(Выбранный текст):
Как бы ни относиться к существованию ООН, это попытка воплотить в жизнь плюрализм в мировых делах. И ожидать, что все (или основные) государства будут занимать сходные идеологические позиции в ней после «конца истории», было недальновидно. Стало быть, иначе как наивными или лукавыми не назовешь привычные сетования СМИ или политиков на парализованный или недееспособный Совет Безопасности либо регулярные упреки в адрес самоустранившейся ООН, заявления, что она предала свои ценности и т.п.

Организация, хозяевами которой являются государства, не может не стать заложницей периода неопределенности, когда происходит эрозия прежних правил игры – писанных и неписанных.

По закону или по понятиям?

Писанные правила – это свод международного права. Для ООН первенство закона не только краеугольный камень всего феномена многосторонности, но еще и центральный элемент качественного управления (good governance) на международной и внутренней арене – в том смысле, что создает стандарты поведения государств и их граждан. Этой теме в последние годы посвящались специальные заседания Генассамблеи и Совета Безопасности, принимались безупречные вроде бы заявления, ведутся консультации и переговоры в различных форматах.

(Извлеченные сведения):
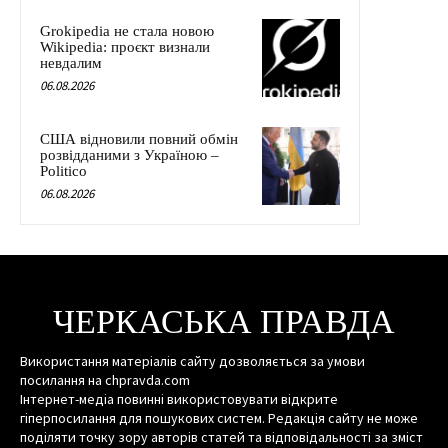
Grokipedia не стала новою
Wikipedia: проєкт визнали
невдалим
06.08.2026
США відновили повний обмін
розвідданими з Україною –
Politico
06.08.2026
ЧЕРКАСЬКА ПРАВДА
Використання матеріалів сайту дозволяється за умови
посилання на chpravda.com
Інтернет-медіа повинні використовувати відкрите
гіперпосилання для пошукових систем. Редакція сайту не може
поділяти точку зору авторів статей та відповідальності за зміст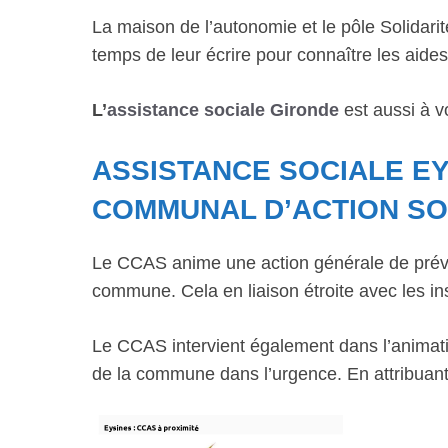
La maison de l’autonomie et le pôle Solidarit
temps de leur écrire pour connaître les aides 
L’
assistance sociale Gironde
est aussi à v
ASSISTANCE SOCIALE E
COMMUNAL D’ACTION SO
Le CCAS anime une action générale de préve
commune. Cela en liaison étroite avec les ins
Le CCAS intervient également dans l’animatio
de la commune dans l’urgence. En attribuant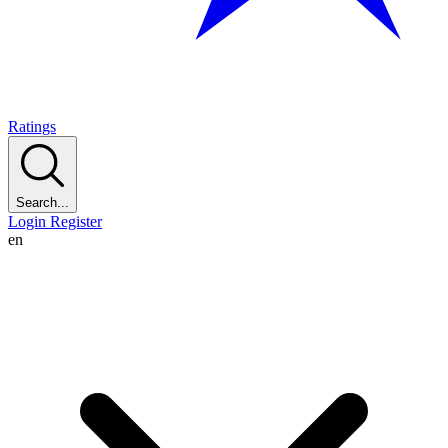
Ratings
Search...
Login
Register
en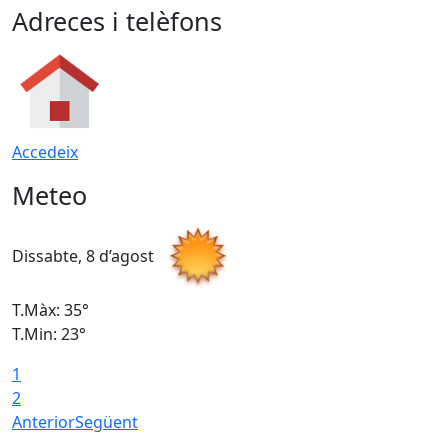
Adreces i telèfons
Accedeix
Meteo
Dissabte, 8 d’agost
D
T.Màx: 35°
T
T.Min: 23°
T
1
2
Anterior
Següent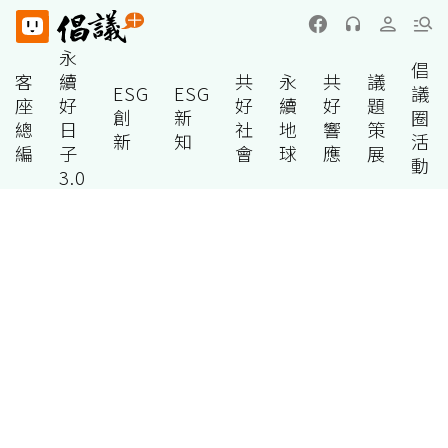
永
倡
客
續
共
永
共
議
ESG
ESG
議
座
好
好
續
好
題
創
新
圈
總
日
社
地
響
策
新
知
活
編
子
會
球
應
展
動
3.0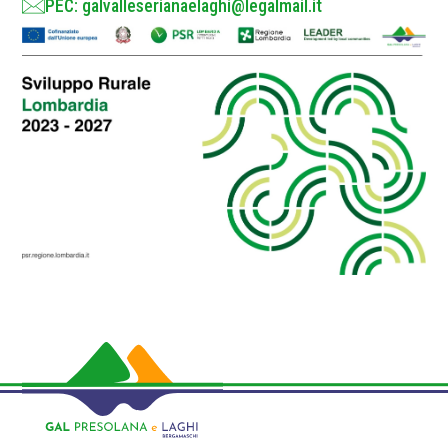
PEC: galvalleserianaelaghi@legalmail.it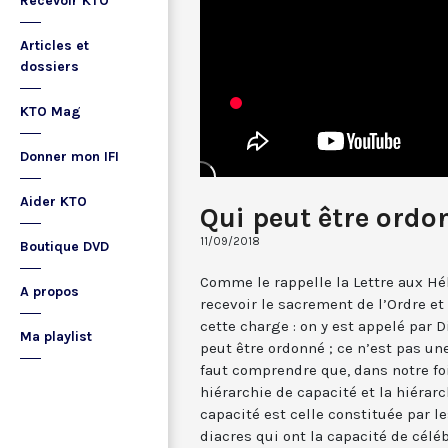
Recevoir KTO
Articles et
dossiers
KTO Mag
Donner mon IFI
Aider KTO
Qui peut être ordo
11/09/2018
Boutique DVD
Comme le rappelle la Lettre aux Hé
A propos
recevoir le sacrement de l’Ordre e
cette charge : on y est appelé par
Ma playlist
peut être ordonné ; ce n’est pas une
faut comprendre que, dans notre foi,
hiérarchie de capacité et la hiérar
capacité est celle constituée par le
diacres qui ont la capacité de célé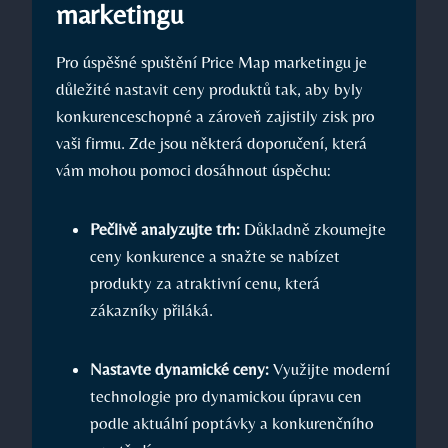
marketingu
Pro úspěšné spuštění Price Map marketingu je
důležité nastavit ceny produktů tak, aby byly
konkurenceschopné a zároveň zajistily zisk pro
vaši firmu. Zde jsou některá doporučení, která
vám mohou pomoci dosáhnout úspěchu:
Pečlivě analyzujte trh:
Důkladně zkoumejte
ceny konkurence a snažte se nabízet
produkty za atraktivní cenu, která
zákazníky přiláká.
Nastavte dynamické ceny:
Využijte moderní
technologie pro dynamickou úpravu cen
podle aktuální poptávky a konkurenčního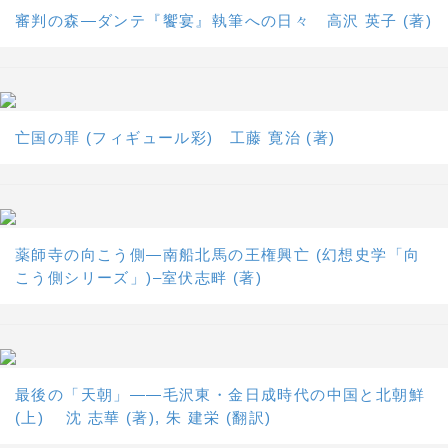
審判の森―ダンテ『饗宴』執筆への日々 高沢 英子 (著)
亡国の罪 (フィギュール彩) 工藤 寛治 (著)
薬師寺の向こう側―南船北馬の王権興亡 (幻想史学「向
こう側シリーズ」)–室伏志畔 (著)
最後の「天朝」――毛沢東・金日成時代の中国と北朝鮮
(上) 沈 志華 (著), 朱 建栄 (翻訳)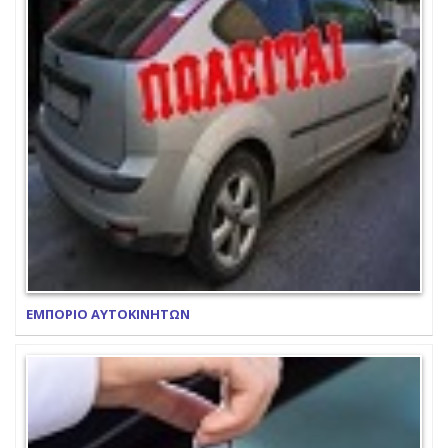
ΕΜΠΟΡΙΟ ΑΥΤΟΚΙΝΗΤΩΝ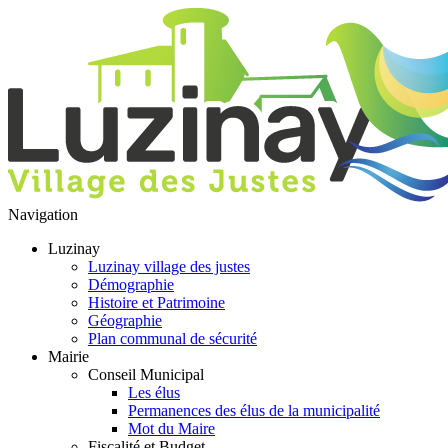
Navigation
Luzinay
Luzinay village des justes
Démographie
Histoire et Patrimoine
Géographie
Plan communal de sécurité
Mairie
Conseil Municipal
Les élus
Permanences des élus de la municipalité
Mot du Maire
Fiscalité et Budget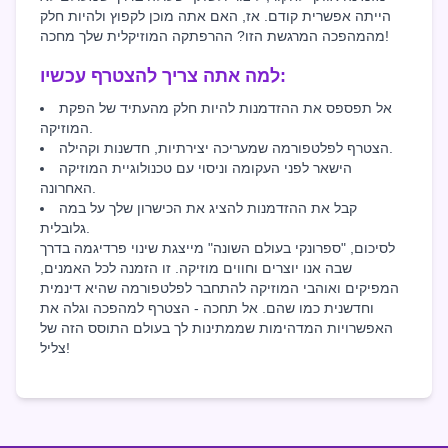
הייתה אפשרית קודם. אז, האם אתה מוכן לקפוץ ולהיות חלק
מהמהפכה המרגשת הזו? ההרפתקה המוזיקלית שלך מחכה!
למה אתה צריך להצטרף עכשיו:
אל תפספס את ההזדמנות להיות חלק מהעתיד של הפקת
המוזיקה.
הצטרף לפלטפורמה שמעריכה יצירתיות, חדשנות וקהילה.
הישאר לפני העקומה וניסוי עם טכנולוגיית המוזיקה
האחרונה.
קבל את ההזדמנות להציג את הכישרון שלך על במה
גלובלית.
לסיכום, "ספרונקי בעולם השונה" מייצגת שינוי פרדיגמה בדרך
שבה אנו יוצרים וחווים מוזיקה. זו הזמנה לכל האמנים,
המפיקים ואוהבי המוזיקה להתחבר לפלטפורמה שהיא דינמית
וחדשנית כמו שהם. אל תחכה - הצטרף למהפכה וגלה את
האפשרויות המדהימות שממתינות לך בעולם התוסס הזה של
צליל!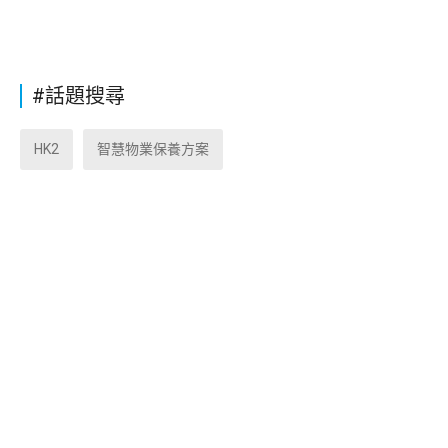
#話題搜尋
HK2
智慧物業保養方案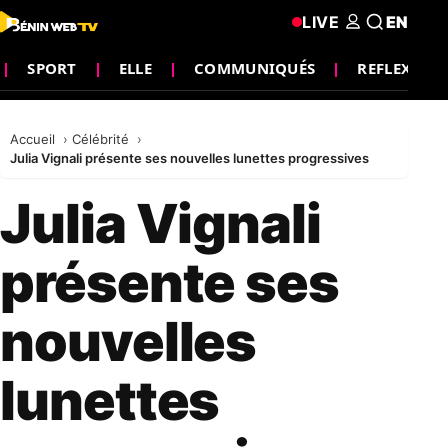
LIVE
EN
SPORT
ELLE
COMMUNIQUÉS
REFLEXION
Accueil
Célébrité
Julia Vignali présente ses nouvelles lunettes progressives
Julia Vignali
présente ses
nouvelles
lunettes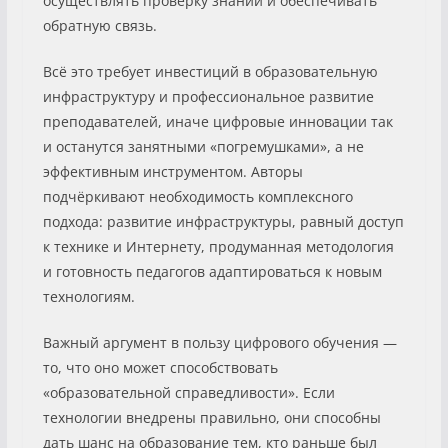
осуществлять проверку знаний и обеспечивать
обратную связь.
Всё это требует инвестиций в образовательную
инфраструктуру и профессиональное развитие
преподавателей, иначе цифровые инновации так
и останутся занятными «погремушками», а не
эффективным инструментом. Авторы
подчёркивают необходимость комплексного
подхода: развитие инфраструктуры, равный доступ
к технике и Интернету, продуманная методология
и готовность педагогов адаптироваться к новым
технологиям.
Важный аргумент в пользу цифрового обучения —
то, что оно может способствовать
«образовательной справедливости». Если
технологии внедрены правильно, они способны
дать шанс на образование тем, кто раньше был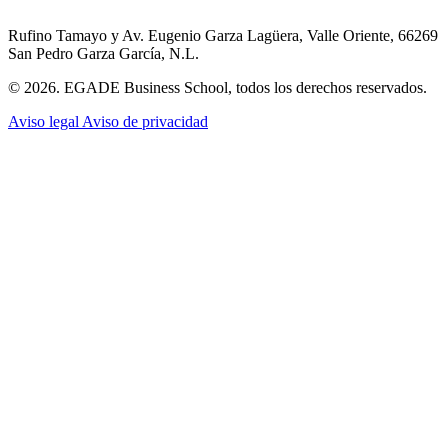
Rufino Tamayo y Av. Eugenio Garza Lagüera, Valle Oriente, 66269
San Pedro Garza García, N.L.
© 2026. EGADE Business School, todos los derechos reservados.
Aviso legal
Aviso de privacidad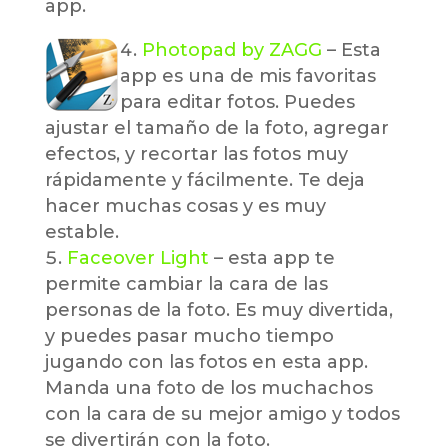
app.
Photopad by ZAGG
– Esta
app es una de mis favoritas
para editar fotos. Puedes
ajustar el tamaño de la foto, agregar
efectos, y recortar las fotos muy
rápidamente y fácilmente. Te deja
hacer muchas cosas y es muy
estable.
Faceover Light
– esta app te
permite cambiar la cara de las
personas de la foto. Es muy divertida,
y puedes pasar mucho tiempo
jugando con las fotos en esta app.
Manda una foto de los muchachos
con la cara de su mejor amigo y todos
se divertirán con la foto.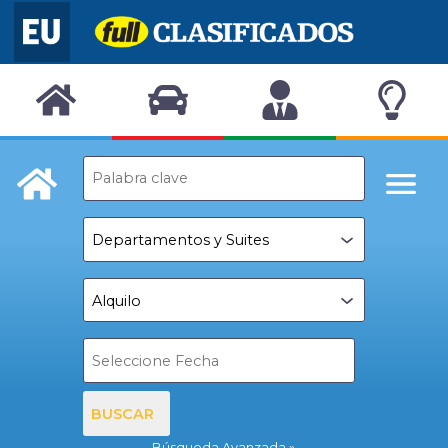
BUSCAR
Búsqueda Avanzada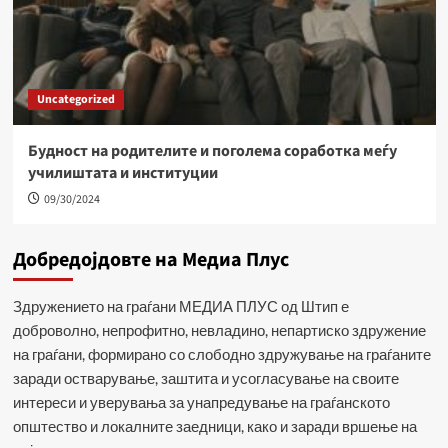
Uncategorized
Будност на родителите и поголема соработка меѓу
училиштата и институции
09/30/2024
Добредојдовте на Медиа Плус
Здружението на граѓани МЕДИА ПЛУС од Штип е
доброволно, непрофитно, невладино, непартиско здружение
на граѓани, формирано со слободно здружување на граѓаните
заради остварување, заштита и усогласување на своите
интереси и уверувања за унапредување на граѓанското
општество и локалните заедници, како и заради вршење на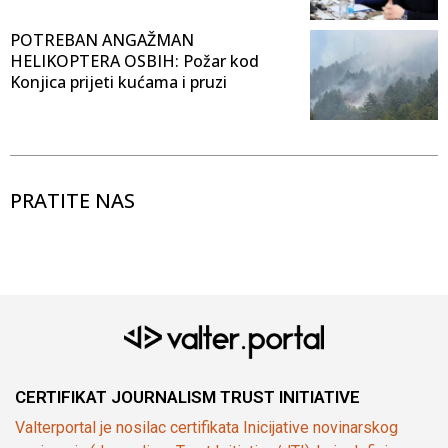
POTREBAN ANGAŽMAN
HELIKOPTERA OSBIH: Požar kod
Konjica prijeti kućama i pruzi
PRATITE NAS
CERTIFIKAT JOURNALISM TRUST INITIATIVE
Valterportal je nosilac certifikata Inicijative novinarskog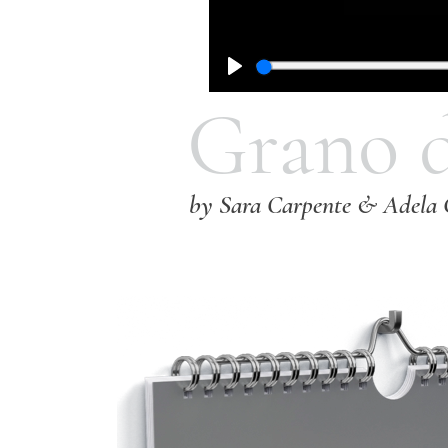
Grano
by Sara Carpente & Adela 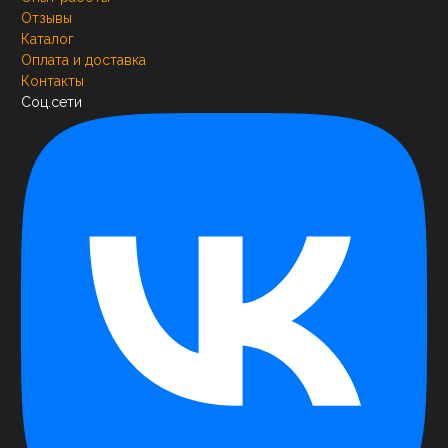
Отзывы
Каталог
Оплата и доставка
Контакты
Соц.сети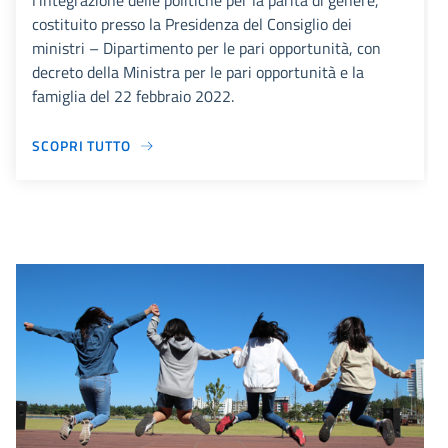
l’integrazione delle politiche per la parità di genere,
costituito presso la Presidenza del Consiglio dei
ministri – Dipartimento per le pari opportunità, con
decreto della Ministra per le pari opportunità e la
famiglia del 22 febbraio 2022.
SCOPRI TUTTO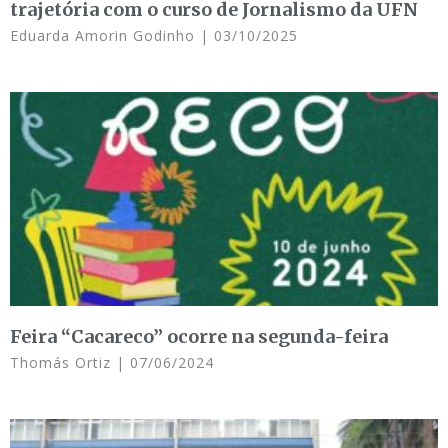
trajetória com o curso de Jornalismo da UFN
Eduarda Amorin Godinho
03/10/2025
Feira “Cacareco” ocorre na segunda-feira
Thomás Ortiz
07/06/2024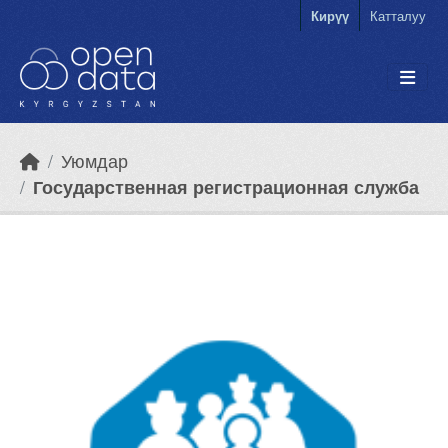
Skip to main content
Кирүү
Катталуу
Уюмдар
Государственная регистрационная служба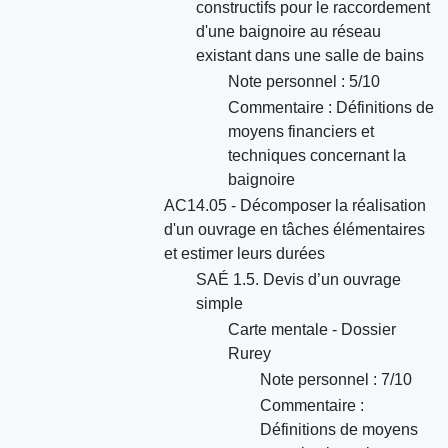
constructifs pour le raccordement
d'une baignoire au réseau
existant dans une salle de bains
Note personnel : 5/10
Commentaire : Définitions de
moyens financiers et
techniques concernant la
baignoire
AC14.05 - Décomposer la réalisation
d'un ouvrage en tâches élémentaires
et estimer leurs durées
SAÉ 1.5. Devis d’un ouvrage
simple
Carte mentale - Dossier
Rurey
Note personnel : 7/10
Commentaire :
Définitions de moyens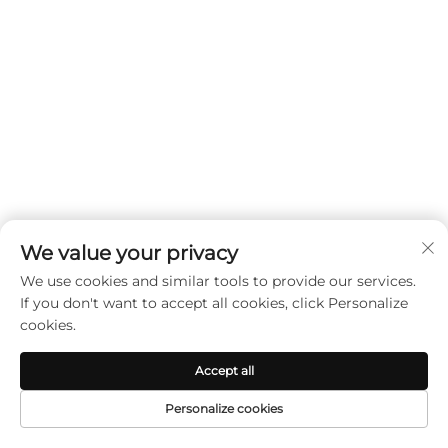
We value your privacy
We use cookies and similar tools to provide our services.
If you don't want to accept all cookies, click Personalize
cookies.
Accept all
Personalize cookies
PAGINA
PRODUSE
E-MAIL
TEL
PRINCIPALĂ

(Список заданий):
A - Ответьте на вопросы по тексту об ООН:
(i) Попыткой воплотить в жизнь что называется существование ООН?
(ii) Заложницей какого периода не может не стать организация, хозяевами которой являются государства?
(iii) Что в тексте названо писанными правилами?
B - Продолжите текст об ООН после его последнего предложения.

(Ответы по пунктам):
A -
(i) Плюрализм в мировых делах.
(ii) Периода неопределенности, когда происходит эрозия прежних правил игры, писанных и неписанных.
(iii) Свод международного права.

B -
Но по наиболее чувствительным вопросам использования силы, вмешательства и справедливости идет хождение по кругу. Ооновским официальным лицам в общем-то не привыкать к тому, что в сложных обстоятельствах державы склонны воспринимать международное право как меню a la carte – выбирать то, что им в данный момент нравится. Заместитель генсекретаря по юридическим вопросам Патрисия О’Брайен признавала в интервью 2013 г.: «Наше правовое суждение делается в контексте политических реалий, с которыми мы сталкиваемся. Но это не означает, что оно делается в политических целях». Подобная казуистика нередко приходит на помощь юристам глобальной организации, когда приходится парировать обвинения в двойных стандартах (скажем, в деятельности международных трибуналов, Международного уголовного суда – притом что эти органы, строго говоря, независимы от ООН).

Организация вынуждена вновь и вновь наступать на те же грабли. Да и как избежать этого, если у ее «акционеров», прежде всего крупных держав (но и средних тоже), укоренилась привычка выборочно ссылаться на нормы законности. Декларируя приверженность силе права, они отнюдь не стесняются политических аргументов, пусть и драпированных в юридические одежды.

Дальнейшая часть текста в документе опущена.